## What you will do:
Print each line from the start of the records below up through the line where "4. Start Apache service" is found, exactly as given.

## Data shown:
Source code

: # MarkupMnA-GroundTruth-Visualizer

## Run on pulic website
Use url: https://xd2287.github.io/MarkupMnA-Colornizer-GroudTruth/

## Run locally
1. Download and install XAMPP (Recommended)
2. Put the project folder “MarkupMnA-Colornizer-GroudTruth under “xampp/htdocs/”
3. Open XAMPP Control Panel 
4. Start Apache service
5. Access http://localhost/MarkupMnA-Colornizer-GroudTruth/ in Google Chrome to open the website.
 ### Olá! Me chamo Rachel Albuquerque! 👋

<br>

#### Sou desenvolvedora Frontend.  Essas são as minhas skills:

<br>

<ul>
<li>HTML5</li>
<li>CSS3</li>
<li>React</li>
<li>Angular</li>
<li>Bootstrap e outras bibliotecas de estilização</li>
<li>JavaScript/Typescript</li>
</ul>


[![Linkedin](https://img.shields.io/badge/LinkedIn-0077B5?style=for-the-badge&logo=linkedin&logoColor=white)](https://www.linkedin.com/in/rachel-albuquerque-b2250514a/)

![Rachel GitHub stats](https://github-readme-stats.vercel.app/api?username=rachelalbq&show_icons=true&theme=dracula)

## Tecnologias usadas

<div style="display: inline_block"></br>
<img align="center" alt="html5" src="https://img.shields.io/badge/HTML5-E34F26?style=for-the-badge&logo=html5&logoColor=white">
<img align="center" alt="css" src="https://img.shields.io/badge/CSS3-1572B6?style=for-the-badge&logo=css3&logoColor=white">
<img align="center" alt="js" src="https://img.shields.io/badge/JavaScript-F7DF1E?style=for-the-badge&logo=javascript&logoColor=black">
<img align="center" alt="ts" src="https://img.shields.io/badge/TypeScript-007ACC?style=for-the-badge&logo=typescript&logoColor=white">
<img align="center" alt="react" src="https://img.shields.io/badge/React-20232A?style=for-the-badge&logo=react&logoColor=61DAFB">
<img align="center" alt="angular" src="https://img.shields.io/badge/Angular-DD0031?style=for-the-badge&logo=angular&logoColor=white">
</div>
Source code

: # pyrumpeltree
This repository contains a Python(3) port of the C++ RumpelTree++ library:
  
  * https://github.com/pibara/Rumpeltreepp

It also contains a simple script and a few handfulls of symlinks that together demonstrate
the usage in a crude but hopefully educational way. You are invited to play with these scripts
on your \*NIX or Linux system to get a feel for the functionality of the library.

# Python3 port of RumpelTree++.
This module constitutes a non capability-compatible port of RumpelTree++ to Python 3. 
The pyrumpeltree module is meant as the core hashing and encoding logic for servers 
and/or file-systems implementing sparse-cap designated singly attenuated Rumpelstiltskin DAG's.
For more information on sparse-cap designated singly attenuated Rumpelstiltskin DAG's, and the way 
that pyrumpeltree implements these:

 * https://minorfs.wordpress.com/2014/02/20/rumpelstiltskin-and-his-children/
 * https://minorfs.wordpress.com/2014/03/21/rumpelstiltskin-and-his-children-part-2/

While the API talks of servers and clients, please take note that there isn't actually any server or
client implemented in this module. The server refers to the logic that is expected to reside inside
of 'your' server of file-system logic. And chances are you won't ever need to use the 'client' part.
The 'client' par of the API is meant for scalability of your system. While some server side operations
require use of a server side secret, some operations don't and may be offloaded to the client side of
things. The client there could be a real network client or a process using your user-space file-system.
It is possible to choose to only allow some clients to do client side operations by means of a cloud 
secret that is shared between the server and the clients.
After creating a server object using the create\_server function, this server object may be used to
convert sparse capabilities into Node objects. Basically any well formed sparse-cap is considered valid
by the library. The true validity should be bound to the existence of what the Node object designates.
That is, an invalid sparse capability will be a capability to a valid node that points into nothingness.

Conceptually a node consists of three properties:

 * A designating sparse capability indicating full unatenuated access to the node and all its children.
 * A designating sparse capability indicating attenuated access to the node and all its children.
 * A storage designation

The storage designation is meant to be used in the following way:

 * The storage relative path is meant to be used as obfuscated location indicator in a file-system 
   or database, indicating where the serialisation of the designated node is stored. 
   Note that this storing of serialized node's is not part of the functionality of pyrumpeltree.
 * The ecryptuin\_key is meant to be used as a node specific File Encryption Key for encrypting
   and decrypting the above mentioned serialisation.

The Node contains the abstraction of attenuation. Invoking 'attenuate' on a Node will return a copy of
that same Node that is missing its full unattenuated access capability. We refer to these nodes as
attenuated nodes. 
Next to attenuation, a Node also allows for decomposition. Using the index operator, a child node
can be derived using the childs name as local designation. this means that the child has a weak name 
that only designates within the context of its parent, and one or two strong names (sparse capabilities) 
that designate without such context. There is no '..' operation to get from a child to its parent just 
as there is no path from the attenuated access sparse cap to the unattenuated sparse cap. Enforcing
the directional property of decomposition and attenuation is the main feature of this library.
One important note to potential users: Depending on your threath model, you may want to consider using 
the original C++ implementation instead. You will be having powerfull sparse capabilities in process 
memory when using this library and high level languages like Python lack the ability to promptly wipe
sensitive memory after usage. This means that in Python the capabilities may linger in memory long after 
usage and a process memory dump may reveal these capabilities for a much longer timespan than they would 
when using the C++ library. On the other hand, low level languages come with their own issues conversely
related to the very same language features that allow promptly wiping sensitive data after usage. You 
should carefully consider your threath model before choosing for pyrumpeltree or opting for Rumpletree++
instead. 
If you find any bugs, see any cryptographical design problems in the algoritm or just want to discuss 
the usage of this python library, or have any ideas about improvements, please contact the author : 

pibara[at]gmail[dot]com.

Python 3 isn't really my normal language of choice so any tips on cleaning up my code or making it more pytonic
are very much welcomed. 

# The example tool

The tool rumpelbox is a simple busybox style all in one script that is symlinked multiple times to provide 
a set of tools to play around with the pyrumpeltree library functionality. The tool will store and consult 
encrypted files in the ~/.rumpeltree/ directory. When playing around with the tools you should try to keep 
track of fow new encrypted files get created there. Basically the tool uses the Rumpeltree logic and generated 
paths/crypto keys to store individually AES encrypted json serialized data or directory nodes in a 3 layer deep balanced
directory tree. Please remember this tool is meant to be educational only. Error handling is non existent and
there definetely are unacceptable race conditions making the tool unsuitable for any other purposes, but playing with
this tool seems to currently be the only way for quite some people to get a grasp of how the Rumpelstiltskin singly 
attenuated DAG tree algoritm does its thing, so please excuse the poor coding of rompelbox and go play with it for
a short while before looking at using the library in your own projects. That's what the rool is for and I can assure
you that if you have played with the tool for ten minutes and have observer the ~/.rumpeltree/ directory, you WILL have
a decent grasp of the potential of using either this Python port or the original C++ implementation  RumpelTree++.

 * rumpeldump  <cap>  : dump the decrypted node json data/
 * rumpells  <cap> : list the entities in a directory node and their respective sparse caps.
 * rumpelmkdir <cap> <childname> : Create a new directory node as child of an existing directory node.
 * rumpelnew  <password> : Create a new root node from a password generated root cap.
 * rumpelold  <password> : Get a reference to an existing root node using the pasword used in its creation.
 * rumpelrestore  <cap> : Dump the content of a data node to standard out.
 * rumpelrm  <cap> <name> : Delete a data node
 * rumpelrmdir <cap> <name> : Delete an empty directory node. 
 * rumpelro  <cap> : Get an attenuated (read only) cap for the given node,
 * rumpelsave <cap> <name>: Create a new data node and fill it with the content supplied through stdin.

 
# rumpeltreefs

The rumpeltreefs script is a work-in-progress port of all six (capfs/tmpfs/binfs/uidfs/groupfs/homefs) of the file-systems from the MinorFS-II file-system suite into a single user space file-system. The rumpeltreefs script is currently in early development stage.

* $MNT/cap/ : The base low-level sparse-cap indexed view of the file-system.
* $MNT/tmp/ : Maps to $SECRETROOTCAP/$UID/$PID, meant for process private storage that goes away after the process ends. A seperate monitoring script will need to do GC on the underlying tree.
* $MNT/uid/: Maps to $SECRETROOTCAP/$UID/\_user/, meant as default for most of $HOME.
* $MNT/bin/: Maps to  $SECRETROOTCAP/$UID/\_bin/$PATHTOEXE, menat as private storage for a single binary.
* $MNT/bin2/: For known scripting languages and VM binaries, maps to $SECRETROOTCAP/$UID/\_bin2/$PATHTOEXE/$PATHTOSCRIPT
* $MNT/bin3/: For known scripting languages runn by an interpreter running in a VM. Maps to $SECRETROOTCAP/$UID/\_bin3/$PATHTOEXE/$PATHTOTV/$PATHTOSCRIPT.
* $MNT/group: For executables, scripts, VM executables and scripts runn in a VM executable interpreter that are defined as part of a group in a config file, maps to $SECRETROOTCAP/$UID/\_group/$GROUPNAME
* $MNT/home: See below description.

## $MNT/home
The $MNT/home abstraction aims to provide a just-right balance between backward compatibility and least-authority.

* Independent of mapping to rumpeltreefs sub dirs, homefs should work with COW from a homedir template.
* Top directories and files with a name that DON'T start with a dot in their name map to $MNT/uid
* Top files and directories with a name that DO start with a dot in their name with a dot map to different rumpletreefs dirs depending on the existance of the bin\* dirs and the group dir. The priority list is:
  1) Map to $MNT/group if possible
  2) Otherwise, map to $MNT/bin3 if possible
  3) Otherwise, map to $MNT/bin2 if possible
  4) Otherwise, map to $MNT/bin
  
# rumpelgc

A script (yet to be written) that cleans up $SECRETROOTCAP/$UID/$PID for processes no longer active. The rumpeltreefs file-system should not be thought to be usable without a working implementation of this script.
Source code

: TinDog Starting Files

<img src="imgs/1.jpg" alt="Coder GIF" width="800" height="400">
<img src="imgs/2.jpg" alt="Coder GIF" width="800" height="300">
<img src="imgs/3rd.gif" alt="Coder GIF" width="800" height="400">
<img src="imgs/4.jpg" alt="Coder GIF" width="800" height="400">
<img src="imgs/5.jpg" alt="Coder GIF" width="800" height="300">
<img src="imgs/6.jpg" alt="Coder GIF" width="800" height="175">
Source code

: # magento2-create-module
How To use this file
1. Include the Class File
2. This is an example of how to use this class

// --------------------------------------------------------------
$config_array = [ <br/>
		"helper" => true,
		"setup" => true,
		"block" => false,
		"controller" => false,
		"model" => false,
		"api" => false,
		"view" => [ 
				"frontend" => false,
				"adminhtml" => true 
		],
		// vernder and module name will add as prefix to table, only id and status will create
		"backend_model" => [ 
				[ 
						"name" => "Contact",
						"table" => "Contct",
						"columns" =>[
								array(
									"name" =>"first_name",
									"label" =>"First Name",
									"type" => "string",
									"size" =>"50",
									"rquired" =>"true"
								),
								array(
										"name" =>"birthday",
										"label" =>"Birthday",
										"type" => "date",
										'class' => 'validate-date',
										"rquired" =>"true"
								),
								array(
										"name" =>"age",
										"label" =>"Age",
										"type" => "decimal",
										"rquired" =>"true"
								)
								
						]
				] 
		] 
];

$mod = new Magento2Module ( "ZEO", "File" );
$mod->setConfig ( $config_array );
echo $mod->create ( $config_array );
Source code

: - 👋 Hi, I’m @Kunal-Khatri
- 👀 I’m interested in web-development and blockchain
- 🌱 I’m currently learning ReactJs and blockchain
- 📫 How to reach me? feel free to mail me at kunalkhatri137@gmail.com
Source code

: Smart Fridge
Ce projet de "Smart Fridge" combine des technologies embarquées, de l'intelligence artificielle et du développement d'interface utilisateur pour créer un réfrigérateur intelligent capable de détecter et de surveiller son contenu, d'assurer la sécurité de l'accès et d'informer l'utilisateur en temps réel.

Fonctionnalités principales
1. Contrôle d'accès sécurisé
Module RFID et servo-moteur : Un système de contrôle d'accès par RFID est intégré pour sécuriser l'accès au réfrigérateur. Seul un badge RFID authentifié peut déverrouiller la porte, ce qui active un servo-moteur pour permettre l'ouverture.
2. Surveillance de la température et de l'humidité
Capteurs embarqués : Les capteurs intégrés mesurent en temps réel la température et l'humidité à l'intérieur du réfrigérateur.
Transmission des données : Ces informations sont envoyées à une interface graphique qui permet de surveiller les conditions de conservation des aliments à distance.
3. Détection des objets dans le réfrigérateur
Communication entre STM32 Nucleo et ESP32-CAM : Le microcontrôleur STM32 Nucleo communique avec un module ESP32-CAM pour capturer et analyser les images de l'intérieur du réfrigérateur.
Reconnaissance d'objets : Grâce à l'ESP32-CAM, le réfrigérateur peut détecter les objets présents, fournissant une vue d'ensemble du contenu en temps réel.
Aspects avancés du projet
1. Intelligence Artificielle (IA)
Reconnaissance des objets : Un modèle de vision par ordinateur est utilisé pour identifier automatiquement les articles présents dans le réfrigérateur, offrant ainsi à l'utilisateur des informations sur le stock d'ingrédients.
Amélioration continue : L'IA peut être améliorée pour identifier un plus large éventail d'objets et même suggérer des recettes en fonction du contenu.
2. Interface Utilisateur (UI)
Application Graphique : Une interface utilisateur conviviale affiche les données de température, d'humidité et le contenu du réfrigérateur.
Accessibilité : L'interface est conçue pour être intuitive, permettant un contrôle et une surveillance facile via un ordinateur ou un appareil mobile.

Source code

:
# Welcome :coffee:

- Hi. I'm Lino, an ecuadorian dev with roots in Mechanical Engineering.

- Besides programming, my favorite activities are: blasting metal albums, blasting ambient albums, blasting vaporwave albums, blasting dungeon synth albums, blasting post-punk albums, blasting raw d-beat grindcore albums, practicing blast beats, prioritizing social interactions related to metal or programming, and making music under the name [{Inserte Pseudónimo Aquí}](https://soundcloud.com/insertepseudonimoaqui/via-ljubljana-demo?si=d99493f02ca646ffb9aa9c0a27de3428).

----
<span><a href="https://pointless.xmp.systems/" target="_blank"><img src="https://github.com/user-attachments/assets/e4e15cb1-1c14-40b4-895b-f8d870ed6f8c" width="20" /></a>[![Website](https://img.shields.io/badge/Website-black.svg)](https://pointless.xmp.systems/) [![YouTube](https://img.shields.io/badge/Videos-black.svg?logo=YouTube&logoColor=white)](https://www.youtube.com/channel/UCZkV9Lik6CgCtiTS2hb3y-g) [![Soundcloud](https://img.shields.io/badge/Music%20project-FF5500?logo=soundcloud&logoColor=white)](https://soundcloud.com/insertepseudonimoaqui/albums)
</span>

## Worked solution:
Source code

: # MarkupMnA-GroundTruth-Visualizer

## Run on pulic website
Use url: https://xd2287.github.io/MarkupMnA-Colornizer-GroudTruth/

## Run locally
1. Download and install XAMPP (Recommended)
2. Put the project folder “MarkupMnA-Colornizer-GroudTruth under “xampp/htdocs/”
3. Open XAMPP Control Panel 
4. Start Apache service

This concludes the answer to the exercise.